* Source records

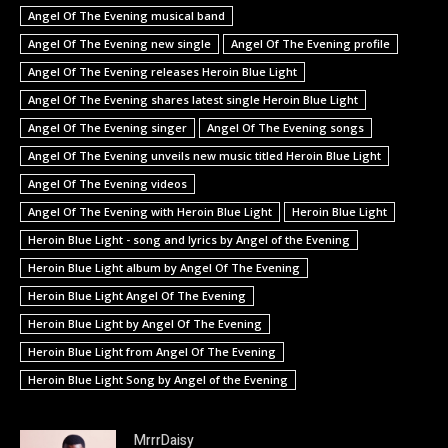
Angel Of The Evening musical band
Angel Of The Evening new single
Angel Of The Evening profile
Angel Of The Evening releases Heroin Blue Light
Angel Of The Evening shares latest single Heroin Blue Light
Angel Of The Evening singer
Angel Of The Evening songs
Angel Of The Evening unveils new music titled Heroin Blue Light
Angel Of The Evening videos
Angel Of The Evening with Heroin Blue Light
Heroin Blue Light
Heroin Blue Light - song and lyrics by Angel of the Evening
Heroin Blue Light album by Angel Of The Evening
Heroin Blue Light Angel Of The Evening
Heroin Blue Light by Angel Of The Evening
Heroin Blue Light from Angel Of The Evening
Heroin Blue Light Song by Angel of the Evening
MrrrDaisy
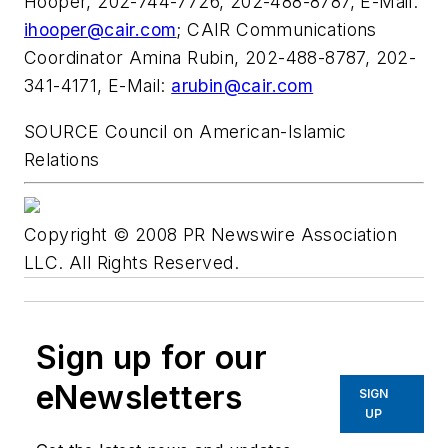
Hooper
, 202-744-7726, 202-488-8787, E-Mail:
ihooper@cair.com
; CAIR Communications
Coordinator
Amina Rubin
, 202-488-8787, 202-
341-4171, E-Mail:
arubin@cair.com
SOURCE Council on American-Islamic
Relations
Copyright © 2008 PR Newswire Association
LLC. All Rights Reserved.
Sign up for our
eNewsletters
SIGN
UP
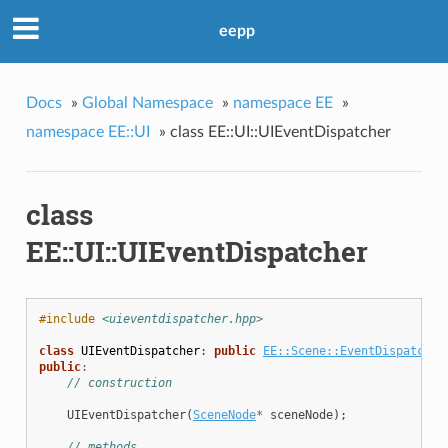
eepp
Docs
»
Global Namespace
»
namespace EE
»
namespace EE::UI
»
class EE::UI::UIEventDispatcher
class
EE::UI::UIEventDispatcher
#include
<uieventdispatcher.hpp>
class
UIEventDispatcher
:
public
EE::Scene::EventDispatcher
public
:
// construction
UIEventDispatcher
(
SceneNode
*
sceneNode
);
// methods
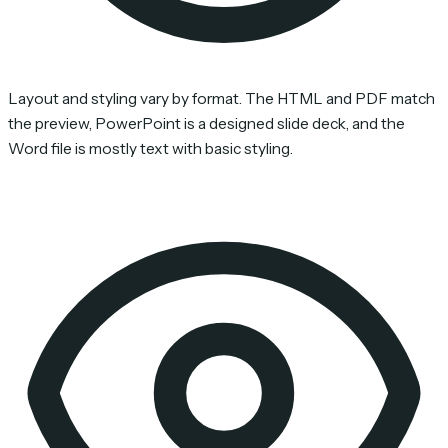
Layout and styling vary by format. The HTML and PDF match
the preview, PowerPoint is a designed slide deck, and the
Word file is mostly text with basic styling.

* Task requirements
Please find all lines of the entries that hold the string "styling" and copy them.

* Output
Layout and styling vary by format. The HTML and PDF match
Word file is mostly text with basic styling.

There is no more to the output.